[Saved data entries]
--------------------------------

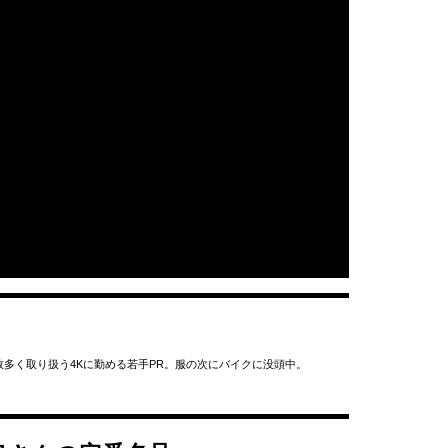
多く取り扱う4Kに勤める若手PR。服の次にバイクに没頭中。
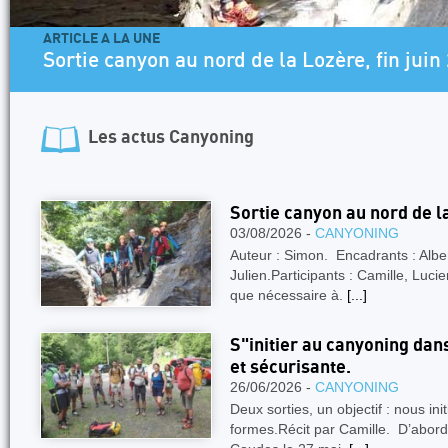
ARTICLE A LA UNE
Sortie canyon au nord de la Lozère, fin juin
Les actus
Canyoning
Sortie canyon au nord de la
03/08/2026 -
CANYONING
Auteur : Simon. Encadrants : Albe
Julien.Participants : Camille, Luci
que nécessaire à.
[...]
S"initier au canyoning da
et sécurisante.
26/06/2026 -
CANYONING
Deux sorties, un objectif : nous in
formes.Récit par Camille. D’abord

--------------------------------

_Task item_: Please repeat exactly the data above from its first line to the line that contains "Deux sorties, un objectif : nous in", inclusive, and leave every picture out.

_Solution for this exercise_:
多く取り扱う4Kに勤める若手PR。服の次にバイクに没頭中。
ARTICLE A LA UNE
Sortie canyon au nord de la Lozère, fin juin
Les actus
Canyoning
Sortie canyon au nord de la
03/08/2026 -
CANYONING
Auteur : Simon. Encadrants : Albe
Julien.Participants : Camille, Luci
que nécessaire à.
[...]
S"initier au canyoning da
et sécurisante.
26/06/2026 -
CANYONING
Deux sorties, un objectif : nous in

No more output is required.